Well I would start with determining what hiring competencies become part of your onboarding

process. If you set expectations for your (JOB) – Just our Behavior then we can at least have a

grounding wire around tangible actions:

• Listening Skills

• Problem Awareness/Problem Solving

• Teamwork (across the functional areas)

• Leadership capabilities/qualities (hourly/salary)

• Personal Initiatives

• Communication Skills/Differentiating Learning styles/preferences

If we can start to expect some level of these competencies it gives us a springboard to create

accountability for executives, leadership and hourly team members. Part of an executives JOB

(Just our behavior) is to serve the people in the organization – removing barriers and constraints
and providing resources for everyone to be successful. Success can be defined as knowing what

the internal and external customer needs us to provide and doing it with the most value we can

add, using the least resources by developing people so see the gaps to improve those processes

each day.

So, if we have the competencies in place to hire by then what should we as leaders be developing

to in our JOB’s (Just our Behaviors)? Basically, how do we bring to life the competencies in

order to create a work climate/culture that is “self-managing” as much as possible. In all reality

if we set expectations or scope of work duties (standards), it should allow us to set a baseline for

that process if the customer needs it to provide “X” to the next process or the ultimate end

customer.

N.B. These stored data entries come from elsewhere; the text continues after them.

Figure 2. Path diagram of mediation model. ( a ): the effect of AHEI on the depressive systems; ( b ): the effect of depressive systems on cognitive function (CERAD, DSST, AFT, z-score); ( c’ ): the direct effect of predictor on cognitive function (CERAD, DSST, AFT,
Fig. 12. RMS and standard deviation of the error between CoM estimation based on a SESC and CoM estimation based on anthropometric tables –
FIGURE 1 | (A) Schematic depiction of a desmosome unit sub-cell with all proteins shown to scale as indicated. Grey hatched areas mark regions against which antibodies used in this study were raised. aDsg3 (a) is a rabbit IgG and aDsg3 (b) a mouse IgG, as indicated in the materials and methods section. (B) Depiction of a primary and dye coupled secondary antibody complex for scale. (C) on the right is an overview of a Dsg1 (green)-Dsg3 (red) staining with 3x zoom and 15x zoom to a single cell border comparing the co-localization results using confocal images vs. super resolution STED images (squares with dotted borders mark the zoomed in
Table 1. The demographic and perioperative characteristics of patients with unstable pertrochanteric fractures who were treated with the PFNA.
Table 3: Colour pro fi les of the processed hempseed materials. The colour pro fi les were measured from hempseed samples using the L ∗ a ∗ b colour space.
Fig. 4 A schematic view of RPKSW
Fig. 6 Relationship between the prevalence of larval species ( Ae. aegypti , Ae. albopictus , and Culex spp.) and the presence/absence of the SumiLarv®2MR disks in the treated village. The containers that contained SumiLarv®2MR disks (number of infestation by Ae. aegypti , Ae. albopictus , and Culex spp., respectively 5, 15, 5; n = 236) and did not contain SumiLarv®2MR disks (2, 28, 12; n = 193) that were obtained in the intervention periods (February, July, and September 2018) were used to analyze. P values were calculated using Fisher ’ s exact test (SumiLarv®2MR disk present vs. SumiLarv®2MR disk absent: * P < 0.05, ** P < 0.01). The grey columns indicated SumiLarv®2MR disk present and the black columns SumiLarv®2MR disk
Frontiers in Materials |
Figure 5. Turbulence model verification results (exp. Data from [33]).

If I create – the best-known method at this moment we have accountability to follow

with consensus and buy-in, until we change and improve it together then it should be self-

managing (one would think?) It seems very simple but somehow, we make it complex by not

involving the people who do the work to help create the standardized work. We have found that

ALL tools or thinking is grounding wire behavior around standardization. If this isn’t created,

shared, and known as the current best-known method then I challenge you to tell me how any

tool you can think of will be success if you truly want to measure success of our JOB. So many

of the tools fail because no one knows why or the importance of it much less that it can help

them – 5S fits that category well. 90% of most 5S implementations do not sustain (it is

standardization 101 in all honesty), it was the glue that held everything together at Toyota

believe it or not. Not just the tool, but the people “living” the tool knew why they were doing it

and without it chaos occurred. Someone actually stopped and explained the JOB around 5S –
Sifting, Sorting, Sweeping, Standardizing and Sustaining. It’s so basic no one wants to do it,

because keeping something in order doesn’t “sound” like it has a great ROI to it, but quite the

opposite if you know your JOB.

If we all take a little time to realize that implementing “something” is often the countermeasure

to some problem that you are having, that if you haven’t frame what is the current state and what

that “something” is counter-measuring, then it becomes a reactivity festival each day and that

conditioned norm is difficult to break, if we aren’t willing to stop or slow down to go faster. In

their minds at that moment – they can’t, the result trumps the process unfortunately. So I hope

by realizing all the labels and terms that have been created today boil down to JOB(s) – Just our

behaviors we “choose” to put priority on in regard to people and their personal and professional

development, you invest in their JOB and that is a return no one can say isn’t worth it – as

Sakichi Toyoda said – “Before you say you can’t do anything – TRY IT.” As Tracey would like

to say, “Let’s just all do our JOB effectively!”